Document segment:
☆ ☆ ☆

# Looking For Places To Camp In The Southeast



## mike (Dec 17, 2006)

hi everyone, we are new to the tt world and have already been welcomed by the wonderful people on this site. We do have a question. We were thinking about heading to the gulf coast and maybe florida during April. The first question is, has anyone camped in louisana, missippisi or northeast florida recently? The dw is concerned that the campgrounds may not have recovered since katrina. The second is the dw is interested in disney world. We checked Fort Wilderness and they are already booked any suggestions in that area. Any advice is greatly appreciated.


----------



## sleecjr (Mar 24, 2006)

mike said:


> hi everyone, we are new to the tt world and have already been welcomed by the wonderful people on this site. We do have a question. We were thinking about heading to the gulf coast and maybe florida during April. The first question is, has anyone camped in louisana, missippisi or northeast florida recently? The dw is concerned that the campgrounds may not have recovered since katrina. The second is the dw is interested in disney world. We checked Fort Wilderness and they are already booked any suggestions in that area. Any advice is greatly appreciated.


I have in florida. Things here are fine.
Here are some places to look at.
St Augustine
Silver Springs
Also check out top sail.
Good Luck with your trip.


----------



## mike (Dec 17, 2006)

Thanks lee, i always look forward to reading your posts, you seem to be a wealth of info, i really appreciate it


----------



## Justman (Jul 22, 2006)

As far as Louisiana is concerned, that may be a case by case basis. If you find one you like, you'll want to call ahead before you make reservations.

For the most part, the northern part of the state is pretty normal. We were flooded with people bringing their own RVs up here to escape. EVERY campground was full of wealthy people who didn't have a dime to their names other than what they could carry with them. A lot of people don't think about this (at least I didn't), but when the storms hit, they submerged quite a few banks. People who had money in those banks had a pretty hard time getting money from ATMs for a bank whose computers were under 12 feet or more of flood water. So even wealthy people were reduced to taking handouts from local churches and relief organizations. Pretty funny how a storm puts things into perspective in the computer age, huh?

☆ ☆ ☆

Tasks to carry out:
[a] Decide whether each statement agrees with the forum thread on Southeast camping. Answer yes or no and quote the words of the thread that settle it: (i) Fort Wilderness was already booked when it was checked; (ii) the reply naming St Augustine says conditions in Florida are poor; (iii) Justman describes the northern part of Louisiana as pretty normal.
[b] Carry the forum thread on Southeast camping forward from its last sentence.

Entries supplied:
☆ ☆ ☆

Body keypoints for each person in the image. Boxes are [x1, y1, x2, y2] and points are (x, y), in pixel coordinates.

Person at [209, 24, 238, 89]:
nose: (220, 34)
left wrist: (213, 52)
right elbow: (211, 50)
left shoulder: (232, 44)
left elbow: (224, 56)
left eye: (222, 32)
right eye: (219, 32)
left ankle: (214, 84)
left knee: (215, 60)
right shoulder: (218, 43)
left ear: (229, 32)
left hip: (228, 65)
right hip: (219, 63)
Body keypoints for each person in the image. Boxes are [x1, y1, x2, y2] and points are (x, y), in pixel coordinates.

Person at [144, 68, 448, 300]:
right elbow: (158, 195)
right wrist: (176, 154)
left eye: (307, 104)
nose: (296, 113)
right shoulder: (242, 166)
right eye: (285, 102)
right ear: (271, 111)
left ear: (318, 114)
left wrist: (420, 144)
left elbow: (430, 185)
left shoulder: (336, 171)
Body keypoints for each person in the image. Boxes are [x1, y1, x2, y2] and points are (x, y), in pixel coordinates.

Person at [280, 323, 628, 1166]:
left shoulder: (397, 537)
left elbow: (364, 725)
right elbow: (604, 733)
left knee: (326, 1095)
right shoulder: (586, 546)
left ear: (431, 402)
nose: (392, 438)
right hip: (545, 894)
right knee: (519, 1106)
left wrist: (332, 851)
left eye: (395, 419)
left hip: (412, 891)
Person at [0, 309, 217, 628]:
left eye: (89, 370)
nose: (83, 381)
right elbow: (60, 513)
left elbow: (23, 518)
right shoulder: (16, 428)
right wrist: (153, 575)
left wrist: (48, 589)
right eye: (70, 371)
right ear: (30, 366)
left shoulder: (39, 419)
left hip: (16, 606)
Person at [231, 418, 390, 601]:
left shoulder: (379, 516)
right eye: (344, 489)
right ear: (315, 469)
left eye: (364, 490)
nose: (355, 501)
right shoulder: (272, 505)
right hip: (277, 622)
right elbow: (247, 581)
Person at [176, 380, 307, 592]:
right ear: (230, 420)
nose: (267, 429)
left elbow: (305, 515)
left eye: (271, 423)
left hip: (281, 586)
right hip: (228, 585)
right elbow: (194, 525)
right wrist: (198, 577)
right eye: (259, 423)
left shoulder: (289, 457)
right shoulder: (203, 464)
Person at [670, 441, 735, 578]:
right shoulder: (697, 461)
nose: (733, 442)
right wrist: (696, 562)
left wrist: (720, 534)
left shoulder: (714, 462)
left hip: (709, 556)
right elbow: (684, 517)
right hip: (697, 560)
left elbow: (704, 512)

☆ ☆ ☆

Outputs in order:
[a]
(i) Yes: "We checked Fort Wilderness and they are already booked"
(ii) No: "Things here are fine."
(iii) Yes: "For the most part, the northern part of the state is pretty normal."

[b]
But I digress... Campgrounds in the middle to northern part of the state are in good shape. Hardly any business during the week, but jam packed during the weekend.


----------



## firefighter320ms (Feb 19, 2007)

Hey if you want to be close to the ocean try Camping on the Gulf...one of my favorites. If you want to stay on the oceanside you better call and make reservations ahead. Here is a link check it out...

http://www.campgulf.com/


----------



## gator_back (Feb 7, 2007)

Sorry to hear you can't get into Fort Wilderness. The kids love that place. We live an hour east of Orlando and one of our favorite local spots is Jetty Park Campground and Beach. It is right at Port Canaveral on the south jetty. That would be quite the drive though for a day at disney. We are headed to JP for a week during spring break.


----------



## dbauers (Jul 5, 2006)

Topsail just outside of Destin is awesome. You have to make reservation well ahead of time though but it is weel worth it. Whenever you can get into Fort Wilderness, it is the best!


----------



## mike (Dec 17, 2006)

thanks for the replies, but does anyone know how the campgrounds in missippi are?


----------



## outbackgeorgia (Jan 28, 2004)

Mike,

We just came back from LeFluers State Park in Jackson over the Presidents Day weekend.
It was really cold, but the Agricultural Museum and other local attractions were great!
The site was not really clean, but the bathrooms were. Go figure!
Really close to interstate 55 in Jackson, flat, big sites on the water, Electric and water, no sewer as with most State Parks.
I really like Roosevelt SP better. Rolling hills, big sites, E of Jackson on I 20.
I rate the Mississppi SP's below Florida, Georgia and Texas, but OK.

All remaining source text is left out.